BEGIN

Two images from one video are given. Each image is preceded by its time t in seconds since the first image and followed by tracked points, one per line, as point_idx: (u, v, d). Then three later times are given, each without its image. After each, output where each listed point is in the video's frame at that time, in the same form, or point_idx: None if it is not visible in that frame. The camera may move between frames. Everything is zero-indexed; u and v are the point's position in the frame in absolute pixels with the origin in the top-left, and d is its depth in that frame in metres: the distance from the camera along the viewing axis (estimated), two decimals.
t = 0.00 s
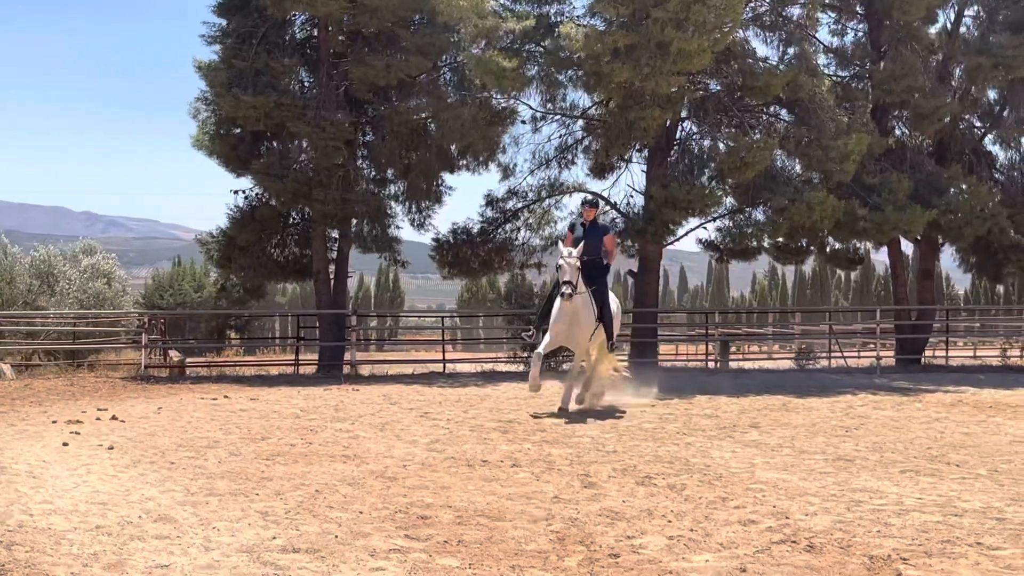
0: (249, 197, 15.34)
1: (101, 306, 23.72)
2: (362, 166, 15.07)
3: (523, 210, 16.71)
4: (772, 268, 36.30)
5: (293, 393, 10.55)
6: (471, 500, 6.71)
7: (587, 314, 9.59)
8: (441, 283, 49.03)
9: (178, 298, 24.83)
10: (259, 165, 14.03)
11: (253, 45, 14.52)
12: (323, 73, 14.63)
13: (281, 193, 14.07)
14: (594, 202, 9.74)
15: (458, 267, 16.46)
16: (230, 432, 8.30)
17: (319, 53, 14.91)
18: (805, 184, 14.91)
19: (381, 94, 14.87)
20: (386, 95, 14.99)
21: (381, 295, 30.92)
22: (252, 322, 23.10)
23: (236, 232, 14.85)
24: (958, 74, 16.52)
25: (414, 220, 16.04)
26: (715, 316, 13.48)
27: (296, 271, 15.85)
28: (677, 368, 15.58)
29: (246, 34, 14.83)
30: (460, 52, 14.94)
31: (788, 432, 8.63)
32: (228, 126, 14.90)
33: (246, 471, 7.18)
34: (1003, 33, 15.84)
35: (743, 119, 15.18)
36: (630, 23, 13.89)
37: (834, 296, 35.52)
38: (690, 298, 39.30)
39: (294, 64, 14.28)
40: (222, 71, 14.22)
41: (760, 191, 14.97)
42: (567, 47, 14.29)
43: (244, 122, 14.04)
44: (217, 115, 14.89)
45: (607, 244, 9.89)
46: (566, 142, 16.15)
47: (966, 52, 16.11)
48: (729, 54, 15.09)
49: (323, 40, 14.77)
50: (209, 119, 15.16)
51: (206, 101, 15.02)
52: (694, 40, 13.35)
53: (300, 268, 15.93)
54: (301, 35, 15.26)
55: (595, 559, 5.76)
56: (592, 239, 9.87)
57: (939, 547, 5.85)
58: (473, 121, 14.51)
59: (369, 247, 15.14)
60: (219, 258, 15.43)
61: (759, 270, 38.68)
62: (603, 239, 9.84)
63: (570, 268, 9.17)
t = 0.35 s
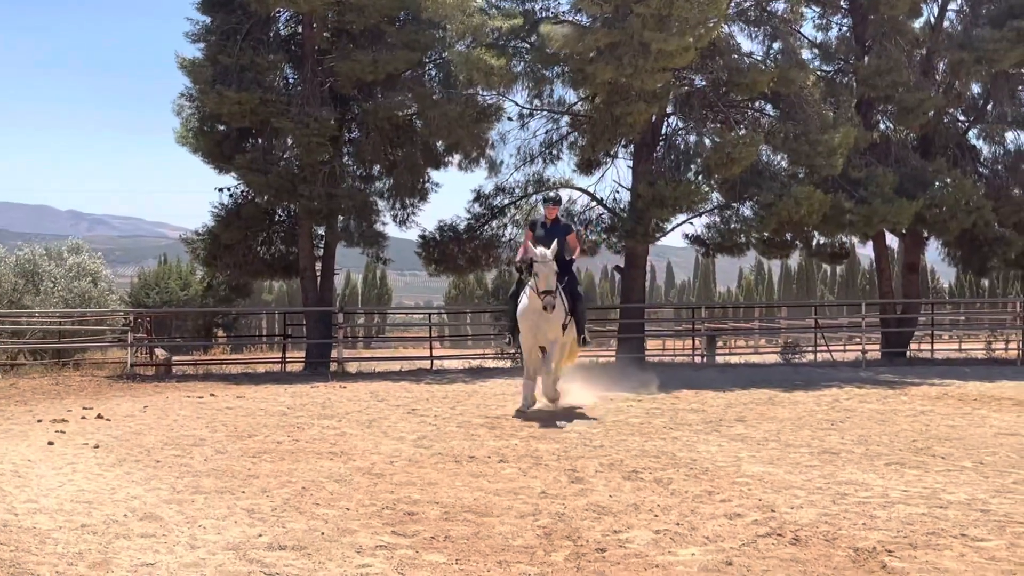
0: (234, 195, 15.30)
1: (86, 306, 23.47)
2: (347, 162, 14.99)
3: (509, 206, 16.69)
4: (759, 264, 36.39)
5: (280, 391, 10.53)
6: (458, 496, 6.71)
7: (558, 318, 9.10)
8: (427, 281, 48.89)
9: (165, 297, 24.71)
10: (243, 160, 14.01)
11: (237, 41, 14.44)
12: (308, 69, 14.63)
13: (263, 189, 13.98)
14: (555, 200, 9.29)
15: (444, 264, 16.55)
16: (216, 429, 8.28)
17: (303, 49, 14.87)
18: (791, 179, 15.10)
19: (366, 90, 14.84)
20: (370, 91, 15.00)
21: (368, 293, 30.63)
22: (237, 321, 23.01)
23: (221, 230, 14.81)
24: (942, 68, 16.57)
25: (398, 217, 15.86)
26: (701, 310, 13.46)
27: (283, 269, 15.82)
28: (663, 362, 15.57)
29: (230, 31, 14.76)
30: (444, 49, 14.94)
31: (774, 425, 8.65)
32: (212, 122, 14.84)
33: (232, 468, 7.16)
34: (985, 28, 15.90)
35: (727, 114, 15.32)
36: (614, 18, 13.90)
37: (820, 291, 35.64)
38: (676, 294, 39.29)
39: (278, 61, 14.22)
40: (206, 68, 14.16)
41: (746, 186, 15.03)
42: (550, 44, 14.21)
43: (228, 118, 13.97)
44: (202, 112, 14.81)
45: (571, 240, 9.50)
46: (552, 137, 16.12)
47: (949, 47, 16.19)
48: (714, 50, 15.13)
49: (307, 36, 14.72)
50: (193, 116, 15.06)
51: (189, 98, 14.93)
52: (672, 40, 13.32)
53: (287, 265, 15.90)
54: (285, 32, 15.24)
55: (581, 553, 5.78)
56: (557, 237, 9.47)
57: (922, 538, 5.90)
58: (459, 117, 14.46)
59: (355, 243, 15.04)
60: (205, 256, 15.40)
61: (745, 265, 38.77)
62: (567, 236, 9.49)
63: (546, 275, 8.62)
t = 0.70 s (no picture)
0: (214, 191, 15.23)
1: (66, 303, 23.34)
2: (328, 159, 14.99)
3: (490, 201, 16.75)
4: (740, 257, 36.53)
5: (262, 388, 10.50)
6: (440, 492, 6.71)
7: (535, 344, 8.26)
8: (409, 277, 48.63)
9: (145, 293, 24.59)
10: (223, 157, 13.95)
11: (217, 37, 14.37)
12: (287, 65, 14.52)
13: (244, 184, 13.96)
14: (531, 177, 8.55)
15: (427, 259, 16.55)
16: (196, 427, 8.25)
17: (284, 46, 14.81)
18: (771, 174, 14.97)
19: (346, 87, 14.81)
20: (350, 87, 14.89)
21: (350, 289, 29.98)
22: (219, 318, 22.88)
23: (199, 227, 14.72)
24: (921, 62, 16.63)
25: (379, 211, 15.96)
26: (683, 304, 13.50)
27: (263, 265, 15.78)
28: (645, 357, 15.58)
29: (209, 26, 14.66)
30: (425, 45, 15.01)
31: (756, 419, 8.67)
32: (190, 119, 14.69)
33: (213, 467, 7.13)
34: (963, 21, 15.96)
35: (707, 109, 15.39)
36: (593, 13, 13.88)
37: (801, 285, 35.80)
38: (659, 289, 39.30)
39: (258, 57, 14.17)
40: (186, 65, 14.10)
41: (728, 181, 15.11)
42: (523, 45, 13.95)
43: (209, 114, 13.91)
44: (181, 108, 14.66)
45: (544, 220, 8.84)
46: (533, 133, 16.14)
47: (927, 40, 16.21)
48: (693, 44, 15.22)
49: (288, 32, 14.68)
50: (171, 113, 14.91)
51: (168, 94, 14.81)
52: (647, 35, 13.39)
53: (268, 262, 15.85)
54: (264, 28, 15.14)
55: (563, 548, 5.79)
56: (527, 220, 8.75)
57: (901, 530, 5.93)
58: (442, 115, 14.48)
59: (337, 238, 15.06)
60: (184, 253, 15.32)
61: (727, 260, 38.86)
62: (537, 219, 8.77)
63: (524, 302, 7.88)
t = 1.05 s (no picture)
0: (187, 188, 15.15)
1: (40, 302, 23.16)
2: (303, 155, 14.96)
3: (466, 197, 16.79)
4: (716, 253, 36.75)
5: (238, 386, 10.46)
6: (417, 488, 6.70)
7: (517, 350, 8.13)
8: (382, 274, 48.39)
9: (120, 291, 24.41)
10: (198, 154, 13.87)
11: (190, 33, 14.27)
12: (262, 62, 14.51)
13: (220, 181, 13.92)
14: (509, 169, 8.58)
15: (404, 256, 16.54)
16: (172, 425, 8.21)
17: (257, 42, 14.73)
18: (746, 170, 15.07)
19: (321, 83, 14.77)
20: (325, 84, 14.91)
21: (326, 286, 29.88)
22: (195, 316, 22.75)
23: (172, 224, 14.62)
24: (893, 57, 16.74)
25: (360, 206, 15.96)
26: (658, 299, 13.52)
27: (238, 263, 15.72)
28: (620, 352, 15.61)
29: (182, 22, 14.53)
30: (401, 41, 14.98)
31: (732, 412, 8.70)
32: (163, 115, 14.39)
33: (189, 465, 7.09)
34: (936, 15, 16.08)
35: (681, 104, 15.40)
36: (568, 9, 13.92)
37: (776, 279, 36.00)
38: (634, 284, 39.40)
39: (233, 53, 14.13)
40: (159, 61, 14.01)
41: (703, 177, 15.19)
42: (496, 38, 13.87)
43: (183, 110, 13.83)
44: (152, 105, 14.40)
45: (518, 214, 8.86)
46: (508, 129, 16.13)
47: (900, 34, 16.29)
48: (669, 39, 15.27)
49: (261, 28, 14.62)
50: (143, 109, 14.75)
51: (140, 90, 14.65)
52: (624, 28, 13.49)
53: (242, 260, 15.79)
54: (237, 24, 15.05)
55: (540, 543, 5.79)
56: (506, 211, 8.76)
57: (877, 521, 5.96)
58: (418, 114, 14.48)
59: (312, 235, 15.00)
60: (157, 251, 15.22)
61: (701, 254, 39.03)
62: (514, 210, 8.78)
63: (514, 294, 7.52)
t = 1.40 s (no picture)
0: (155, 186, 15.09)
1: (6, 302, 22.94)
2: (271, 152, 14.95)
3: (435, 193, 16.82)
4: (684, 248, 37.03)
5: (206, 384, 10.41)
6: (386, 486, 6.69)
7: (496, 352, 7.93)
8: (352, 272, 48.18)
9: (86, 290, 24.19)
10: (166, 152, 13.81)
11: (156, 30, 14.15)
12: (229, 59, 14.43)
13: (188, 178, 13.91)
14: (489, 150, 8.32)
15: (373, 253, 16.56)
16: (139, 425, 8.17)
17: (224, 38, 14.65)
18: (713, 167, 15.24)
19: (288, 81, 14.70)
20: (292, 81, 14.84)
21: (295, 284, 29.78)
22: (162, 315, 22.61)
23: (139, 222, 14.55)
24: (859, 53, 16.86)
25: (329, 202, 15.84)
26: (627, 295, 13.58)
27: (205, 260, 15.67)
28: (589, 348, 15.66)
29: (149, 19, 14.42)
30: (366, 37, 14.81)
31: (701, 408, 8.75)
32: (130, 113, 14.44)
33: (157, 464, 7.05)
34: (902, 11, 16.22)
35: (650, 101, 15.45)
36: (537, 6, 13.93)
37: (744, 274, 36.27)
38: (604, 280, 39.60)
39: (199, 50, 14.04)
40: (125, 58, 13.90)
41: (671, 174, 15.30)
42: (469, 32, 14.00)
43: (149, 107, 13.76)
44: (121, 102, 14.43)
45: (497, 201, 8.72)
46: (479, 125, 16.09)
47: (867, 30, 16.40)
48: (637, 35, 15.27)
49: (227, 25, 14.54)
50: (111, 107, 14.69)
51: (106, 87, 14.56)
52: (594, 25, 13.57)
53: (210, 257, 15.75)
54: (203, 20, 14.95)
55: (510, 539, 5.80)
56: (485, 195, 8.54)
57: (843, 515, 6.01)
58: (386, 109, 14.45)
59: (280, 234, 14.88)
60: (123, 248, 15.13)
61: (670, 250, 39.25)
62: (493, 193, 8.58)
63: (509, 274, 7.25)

END

■ **Activity**:
In the listing above, find the line with "57: (939, 547, 5.85)" and the line with "55: (581, 553, 5.78)". Copy both of them and every line between, exactly, but not the pictures.

■ **Result for this task**:
57: (939, 547, 5.85)
58: (473, 121, 14.51)
59: (369, 247, 15.14)
60: (219, 258, 15.43)
61: (759, 270, 38.68)
62: (603, 239, 9.84)
63: (570, 268, 9.17)
t = 0.35 s
0: (234, 195, 15.30)
1: (86, 306, 23.47)
2: (347, 162, 14.99)
3: (509, 206, 16.69)
4: (759, 264, 36.39)
5: (280, 391, 10.53)
6: (458, 496, 6.71)
7: (558, 318, 9.10)
8: (427, 281, 48.89)
9: (165, 297, 24.71)
10: (243, 160, 14.01)
11: (237, 41, 14.44)
12: (308, 69, 14.63)
13: (263, 189, 13.98)
14: (555, 200, 9.29)
15: (444, 264, 16.55)
16: (216, 429, 8.28)
17: (303, 49, 14.87)
18: (791, 179, 15.10)
19: (366, 90, 14.84)
20: (370, 91, 15.00)
21: (368, 293, 30.63)
22: (237, 321, 23.01)
23: (221, 230, 14.81)
24: (942, 68, 16.57)
25: (398, 217, 15.86)
26: (701, 310, 13.46)
27: (283, 269, 15.82)
28: (663, 362, 15.57)
29: (230, 31, 14.76)
30: (444, 49, 14.94)
31: (774, 425, 8.65)
32: (212, 122, 14.84)
33: (232, 468, 7.16)
34: (985, 28, 15.90)
35: (727, 114, 15.32)
36: (614, 18, 13.90)
37: (820, 291, 35.64)
38: (676, 294, 39.29)
39: (278, 61, 14.22)
40: (206, 68, 14.16)
41: (746, 186, 15.03)
42: (550, 44, 14.21)
43: (228, 118, 13.97)
44: (202, 112, 14.81)
45: (571, 240, 9.50)
46: (552, 137, 16.12)
47: (949, 47, 16.19)
48: (714, 50, 15.13)
49: (307, 36, 14.72)
50: (193, 116, 15.06)
51: (189, 98, 14.93)
52: (672, 40, 13.32)
53: (287, 265, 15.90)
54: (285, 32, 15.24)
55: (581, 553, 5.78)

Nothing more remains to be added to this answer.